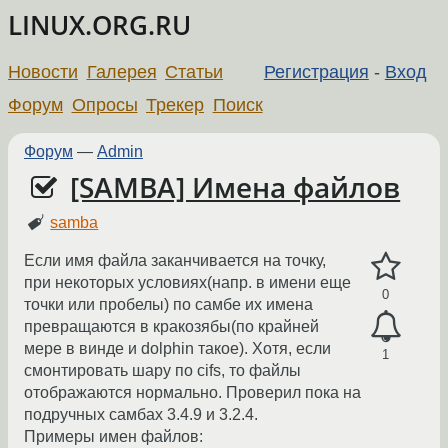
LINUX.ORG.RU
Новости
Галерея
Статьи
Регистрация
-
Вход
Форум
Опросы
Трекер
Поиск
Форум
—
Admin
[SAMBA] Имена файлов
samba
Если имя файла заканчивается на точку,
при некоторых условиях(напр. в имени еще
0
точки или пробелы) по самбе их имена
превращаются в кракозябы(по крайней
мере в винде и dolphin такое). Хотя, если
1
смонтировать шару по cifs, то файлы
отображаются нормально. Проверил пока на
подручных самбах 3.4.9 и 3.2.4.
Примеры имен файлов:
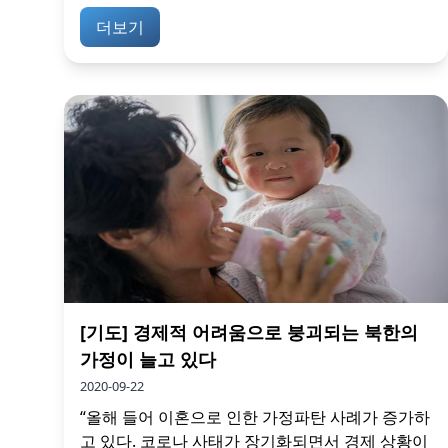
더보기
[기도] 경제적 어려움으로 붕괴되는 북한의
가정이 늘고 있다
2020-09-22
“올해 들어 이혼으로 인한 가정파탄 사례가 증가하
고 있다. 코로나 사태가 장기화되면서 경제 상황이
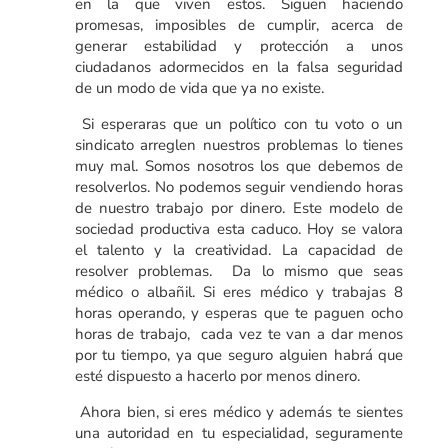
en la que viven estos. Siguen haciendo
promesas, imposibles de cumplir, acerca de
generar estabilidad y protección a unos
ciudadanos adormecidos en la falsa seguridad
de un modo de vida que ya no existe.
Si esperaras que un político con tu voto o un
sindicato arreglen nuestros problemas lo tienes
muy mal. Somos nosotros los que debemos de
resolverlos. No podemos seguir vendiendo horas
de nuestro trabajo por dinero. Este modelo de
sociedad productiva esta caduco. Hoy se valora
el talento y la creatividad. La capacidad de
resolver problemas. Da lo mismo que seas
médico o albañil. Si eres médico y trabajas 8
horas operando, y esperas que te paguen ocho
horas de trabajo, cada vez te van a dar menos
por tu tiempo, ya que seguro alguien habrá que
esté dispuesto a hacerlo por menos dinero.
Ahora bien, si eres médico y además te sientes
una autoridad en tu especialidad, seguramente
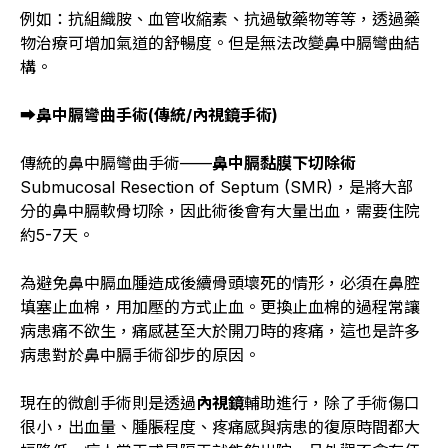
例如：抗組織胺、血管收縮素、抗過敏藥物等等，透過藥
物治療可增加氣道的舒暢度。但是無法改變鼻中膈彎曲結
構。
➡
鼻中膈彎曲手術(
傳統/
內視鏡手術)
傳統的鼻中膈彎曲手術——
鼻中膈黏膜下切除術
Submucosal Resection of Septum (SMR)，是將大部
分的鼻中膈軟骨切除，因此術後會有大量出血，需要住院
約5-7天。
為避免鼻中膈血腫造成後續骨頭壞死的情形，必須在鼻腔
填塞止血棉，用加壓的方式止血。更換止血棉的過程常讓
病患痛不欲生，痛感甚至大於開刀時的疼痛，這也是許多
病患對於鼻中膈手術卻步的原因。
現在的微創手術則是透過
內視鏡
輔助進行，除了手術傷口
很小，出血量、腫脹程度、疼痛感與病患的復原時間都大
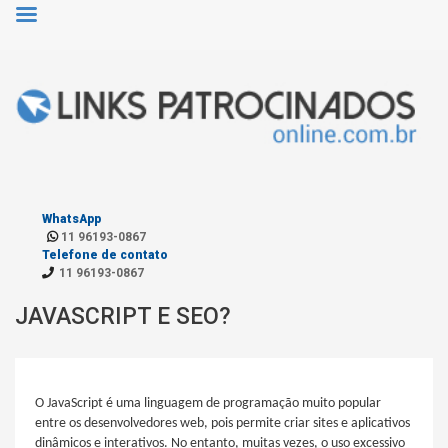
WhatsApp
11 96193-0867
Telefone de contato
11 96193-0867
JAVASCRIPT E SEO?
O JavaScript é uma linguagem de programação muito popular
entre os desenvolvedores web, pois permite criar sites e aplicativos
dinâmicos e interativos. No entanto, muitas vezes, o uso excessivo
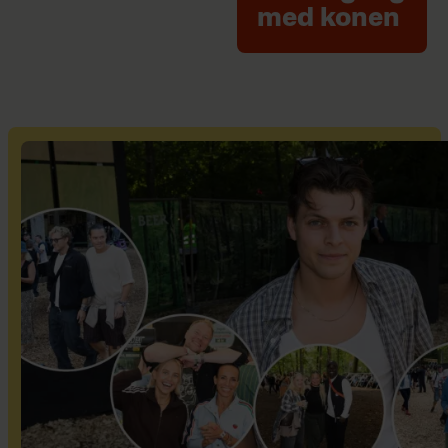
med konen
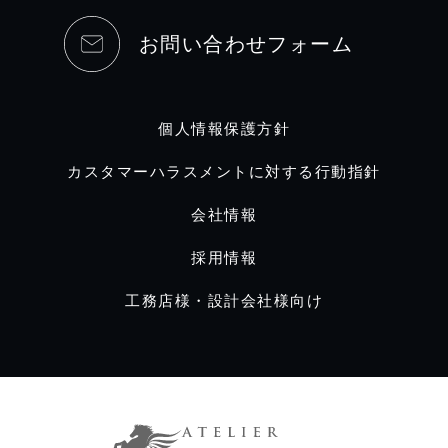
お問い合わせフォーム
個人情報保護方針
カスタマーハラスメントに対する行動指針
会社情報
採用情報
工務店様・設計会社様向け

★ ★ ★ ★

WHAT IS BEING ASKED:
Reproduce the text of all the records above exactly, line for line, and leave the pictures out of your answer.

RESPONSE TO THE TASK:
LINUX.ORG.RU
Новости
Галерея
Статьи
Регистрация
-
Вход
Форум
Опросы
Трекер
Поиск
Форум
—
Admin
[SAMBA] Имена файлов
samba
Если имя файла заканчивается на точку,
при некоторых условиях(напр. в имени еще
0
точки или пробелы) по самбе их имена
превращаются в кракозябы(по крайней
мере в винде и dolphin такое). Хотя, если
1
смонтировать шару по cifs, то файлы
отображаются нормально. Проверил пока на
подручных самбах 3.4.9 и 3.2.4.
Примеры имен файлов:
더보기
[기도] 경제적 어려움으로 붕괴되는 북한의
가정이 늘고 있다
2020-09-22
“올해 들어 이혼으로 인한 가정파탄 사례가 증가하
고 있다. 코로나 사태가 장기화되면서 경제 상황이
en la que viven estos. Siguen haciendo
promesas, imposibles de cumplir, acerca de
generar estabilidad y protección a unos
ciudadanos adormecidos en la falsa seguridad
de un modo de vida que ya no existe.
Si esperaras que un político con tu voto o un
sindicato arreglen nuestros problemas lo tienes
muy mal. Somos nosotros los que debemos de
resolverlos. No podemos seguir vendiendo horas
de nuestro trabajo por dinero. Este modelo de
sociedad productiva esta caduco. Hoy se valora
el talento y la creatividad. La capacidad de
resolver problemas. Da lo mismo que seas
médico o albañil. Si eres médico y trabajas 8
horas operando, y esperas que te paguen ocho
horas de trabajo, cada vez te van a dar menos
por tu tiempo, ya que seguro alguien habrá que
esté dispuesto a hacerlo por menos dinero.
Ahora bien, si eres médico y además te sientes
una autoridad en tu especialidad, seguramente
例如：抗組織胺、血管收縮素、抗過敏藥物等等，透過藥
物治療可增加氣道的舒暢度。但是無法改變鼻中膈彎曲結
構。
➡
鼻中膈彎曲手術(
傳統/
內視鏡手術)
傳統的鼻中膈彎曲手術——
鼻中膈黏膜下切除術
Submucosal Resection of Septum (SMR)，是將大部
分的鼻中膈軟骨切除，因此術後會有大量出血，需要住院
約5-7天。
為避免鼻中膈血腫造成後續骨頭壞死的情形，必須在鼻腔
填塞止血棉，用加壓的方式止血。更換止血棉的過程常讓
病患痛不欲生，痛感甚至大於開刀時的疼痛，這也是許多
病患對於鼻中膈手術卻步的原因。
現在的微創手術則是透過
內視鏡
輔助進行，除了手術傷口
很小，出血量、腫脹程度、疼痛感與病患的復原時間都大
WhatsApp
11 96193-0867
Telefone de contato
11 96193-0867
JAVASCRIPT E SEO?
O JavaScript é uma linguagem de programação muito popular
entre os desenvolvedores web, pois permite criar sites e aplicativos
dinâmicos e interativos. No entanto, muitas vezes, o uso excessivo
med konen
お問い合わせフォーム
個人情報保護方針
カスタマーハラスメントに対する行動指針
会社情報
採用情報
工務店様・設計会社様向け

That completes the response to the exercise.